易学基本流派《周易·系辞传》说:“易有圣人之道四焉,以言者尚其辞,以动者尚其变,以制器者尚其象,以卜筮者尚其占”,从这段话中已经说明《周易》中包含了义理和象数、卜筮的内容。以后易学的发展,形成了义理派和象数派,到了宋代,又从象数派中演化出了图书派,从此义理派、象数派和图书派鼎立于易坛。

第一节义理派

《周易》的义理派又称为义理易,它主要阐明《周易》中包含哲学理论为内容的学术派别,是易学的最重要的派别之一。义理派开始于孔子在《易传》中对《周易》的哲学要义的阐释,《易传》对《易经》要义的揭示和阐释,从而确立了《周易》在我国学术思想史上的价值。继而晋代王弼“扫象”,用老庄玄学解《周易》,大张义理之学的旗帜。唐代孔颖达作《周易正义》是沿王弼所开创的学术方向作出的重要成果,宋代的程颐著《程氏易传》和朱熹著《周易本义》把义理学推向顶峰,现代用马克思主义哲学解《周易》的应属于现代义理学的范围。

王弼(226—249),字辅嗣,是我国魏晋时期的著名学者,玄学家。王弼虽然只活了24岁,但却才华横溢,史称他“幼而察慧,年十余,好老氏,通辩能言”,在学术上取得了丰硕的成果,著有《老子道德经注》、《老子指略例》、《论语释疑》、《周易注》、《周易略例》、《易辨》、《周易穷微》、《易传纂图》等等。《周易注》、《周易略例》是王弼义理易学的代表之作。他用玄学解释《周易》,是把《老子》、《庄子》与《周易》沟通起来,开创了易学研究的新领域。

王弼易说,主义理而排斥象数。魏晋以前的汉代易学都重视象数,专以承、乘、比、应;伏、飞、互、反等易象解易。自王弼以后,义理之学一度占了主导的地位。唐代孔颖达称王弼的《周易注》为“独冠古今”之作。王弼的义理之学以老庄的哲学思想为中心。王弼玄学思想的基本命题是“天地万物皆以无为本”,他在《老子指归》中说:“夫物之所以生,功之所以成,必生乎无形,由乎无名,无形无名者,万物之宗也。”即把“无”作为宇宙万物的本原。老子主张“道法自然”,王弼则强调:“万物以自然为性,故可因,而不可为也;可通,而不可执也。

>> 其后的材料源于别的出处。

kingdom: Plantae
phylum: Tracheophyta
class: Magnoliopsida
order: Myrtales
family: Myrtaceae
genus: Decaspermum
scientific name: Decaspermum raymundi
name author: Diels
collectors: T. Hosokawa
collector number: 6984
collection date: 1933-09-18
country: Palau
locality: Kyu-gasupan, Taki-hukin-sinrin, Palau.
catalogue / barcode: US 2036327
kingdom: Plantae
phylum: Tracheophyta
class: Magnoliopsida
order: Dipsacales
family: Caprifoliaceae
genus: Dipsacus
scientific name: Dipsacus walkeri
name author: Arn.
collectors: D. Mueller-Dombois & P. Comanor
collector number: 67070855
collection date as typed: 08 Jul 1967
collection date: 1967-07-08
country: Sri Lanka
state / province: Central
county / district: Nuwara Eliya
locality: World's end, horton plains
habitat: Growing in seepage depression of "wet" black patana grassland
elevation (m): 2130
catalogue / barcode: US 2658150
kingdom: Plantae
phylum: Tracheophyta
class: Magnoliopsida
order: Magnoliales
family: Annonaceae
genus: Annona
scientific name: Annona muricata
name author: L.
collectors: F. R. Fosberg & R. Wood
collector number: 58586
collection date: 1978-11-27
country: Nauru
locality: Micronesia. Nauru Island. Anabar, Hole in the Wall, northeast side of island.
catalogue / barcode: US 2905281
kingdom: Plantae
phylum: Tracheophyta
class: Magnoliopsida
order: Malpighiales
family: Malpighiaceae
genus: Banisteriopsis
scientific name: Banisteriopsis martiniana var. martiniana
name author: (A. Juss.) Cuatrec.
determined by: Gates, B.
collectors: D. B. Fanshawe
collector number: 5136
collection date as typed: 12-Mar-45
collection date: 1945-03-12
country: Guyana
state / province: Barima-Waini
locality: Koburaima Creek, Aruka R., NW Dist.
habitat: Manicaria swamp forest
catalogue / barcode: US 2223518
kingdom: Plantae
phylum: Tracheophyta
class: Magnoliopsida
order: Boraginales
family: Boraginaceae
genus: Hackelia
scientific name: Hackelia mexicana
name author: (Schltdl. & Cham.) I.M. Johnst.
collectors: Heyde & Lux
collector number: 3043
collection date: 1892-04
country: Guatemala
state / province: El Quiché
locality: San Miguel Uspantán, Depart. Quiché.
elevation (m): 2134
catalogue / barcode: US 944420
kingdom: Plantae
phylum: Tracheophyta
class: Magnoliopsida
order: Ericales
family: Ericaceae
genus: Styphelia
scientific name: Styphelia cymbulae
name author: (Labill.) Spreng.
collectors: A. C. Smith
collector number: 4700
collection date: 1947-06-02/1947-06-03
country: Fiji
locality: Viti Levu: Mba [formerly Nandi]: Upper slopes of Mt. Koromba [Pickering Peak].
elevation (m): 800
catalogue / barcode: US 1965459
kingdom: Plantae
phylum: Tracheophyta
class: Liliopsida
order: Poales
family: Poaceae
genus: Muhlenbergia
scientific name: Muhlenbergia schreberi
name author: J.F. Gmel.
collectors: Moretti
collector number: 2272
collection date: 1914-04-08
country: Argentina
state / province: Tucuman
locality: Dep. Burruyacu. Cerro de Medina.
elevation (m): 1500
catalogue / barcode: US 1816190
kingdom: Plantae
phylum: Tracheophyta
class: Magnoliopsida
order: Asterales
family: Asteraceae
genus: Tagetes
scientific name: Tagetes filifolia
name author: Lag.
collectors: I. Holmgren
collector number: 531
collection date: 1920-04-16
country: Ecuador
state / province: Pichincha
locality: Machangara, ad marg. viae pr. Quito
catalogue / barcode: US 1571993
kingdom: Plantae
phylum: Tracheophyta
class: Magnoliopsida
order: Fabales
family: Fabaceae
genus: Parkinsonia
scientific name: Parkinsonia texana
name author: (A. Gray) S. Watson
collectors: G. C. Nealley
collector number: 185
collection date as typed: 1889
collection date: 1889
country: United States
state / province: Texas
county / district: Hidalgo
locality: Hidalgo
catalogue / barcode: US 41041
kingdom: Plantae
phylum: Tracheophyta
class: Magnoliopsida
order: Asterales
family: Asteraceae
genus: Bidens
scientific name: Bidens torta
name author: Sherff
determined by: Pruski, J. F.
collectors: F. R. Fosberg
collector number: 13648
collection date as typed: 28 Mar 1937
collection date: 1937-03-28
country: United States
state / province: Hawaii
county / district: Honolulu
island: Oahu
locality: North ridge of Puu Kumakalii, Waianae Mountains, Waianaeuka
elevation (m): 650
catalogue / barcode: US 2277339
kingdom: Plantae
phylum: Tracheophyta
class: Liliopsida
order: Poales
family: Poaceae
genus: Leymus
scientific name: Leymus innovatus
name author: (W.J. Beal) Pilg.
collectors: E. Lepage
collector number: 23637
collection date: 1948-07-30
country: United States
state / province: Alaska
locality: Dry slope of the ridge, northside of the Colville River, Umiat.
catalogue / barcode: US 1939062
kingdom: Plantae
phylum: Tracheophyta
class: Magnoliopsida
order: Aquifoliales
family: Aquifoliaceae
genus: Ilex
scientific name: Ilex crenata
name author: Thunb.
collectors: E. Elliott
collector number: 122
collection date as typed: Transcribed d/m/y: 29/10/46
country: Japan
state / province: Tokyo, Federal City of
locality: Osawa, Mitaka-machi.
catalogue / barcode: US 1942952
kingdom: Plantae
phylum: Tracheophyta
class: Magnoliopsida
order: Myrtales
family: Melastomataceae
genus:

”“舍己任物,则无为而泰”。这里王弼所说的“无为”就是因其“自然”,并用这种“自然无为”的思想去注释易卦,如释临卦六五爻辞“知临,大君之宜,吉”时说:“处于尊位,履得其中,能纳刚以礼,用建其正,不忌刚长而能任之,委物以能而不犯焉,则聪明者竭其视听,知力者尽其谋能,不为而成,不行而至也。大君之宜如此而已。”临卦九二爻为阳,六五爻为阴。六五为尊位,比喻君德,与九二又相应,比喻任人以能,无为而治。这是以老庄玄学思想解易的例证。

王弼还首倡“得意忘象”之说:“夫象者出意者也,言者明象者也。尽意莫若象,尽象莫若言。言生于象,故可寻言以观象。象生于意,故可寻象以观意。意以象尽”。认为《周易》的言(辞)、象、意三者的关系是“象者出意”,“言者明象”,“意以象尽”,“象以言著”。所以,“故言者所以明象,得意而忘言。象者所以存意,得意而忘象。犹蹄者所以在兔,得兔而忘蹄;筌者所以在鱼,得鱼而忘筌也。然则言者象之蹄也,象者意之筌也。是故存言者,非得象者也。存象者,非得意也”。可见,王弼把“言”“象”当作是“蹄”和“筌”一样的工具,得鱼得兔之后,就可以忘却筌蹄一样,忘却象和言。

王弼主张卦主之说,认为每一卦都有一个或两个中心爻。卦主分为成卦之主和主卦之主。清代李光地对王弼的卦主说作了发挥和详细的论述,他在《周易折中》一书中说:“凡所谓‘卦主’者,有成卦之主焉,有主卦之主焉。成卦之主,则卦之所由以成者,无论位之高下,德之善恶,若卦义因之而起,则皆得为卦主也。主卦之主必皆德之善而得时得位者为之,故取于五位者为多,而他爻亦间取焉。其成卦之主即为主卦之主者,必其德之善而兼得时位者也。其成卦之主不得为主卦之主者,必其德与时位参错而不相当者也。大抵其说皆具于夫子《彖传》,当逐卦分别观之。若其卦成卦之主,即主卦之主,则是一主也;若其卦有成卦之主,又有主卦之主,则两爻皆为卦主矣;或其成卦者兼取两爻,则两爻皆为卦主矣;或其成卦者兼取两象,则两象之两爻,又皆为卦主矣,亦逐卦分别观之。”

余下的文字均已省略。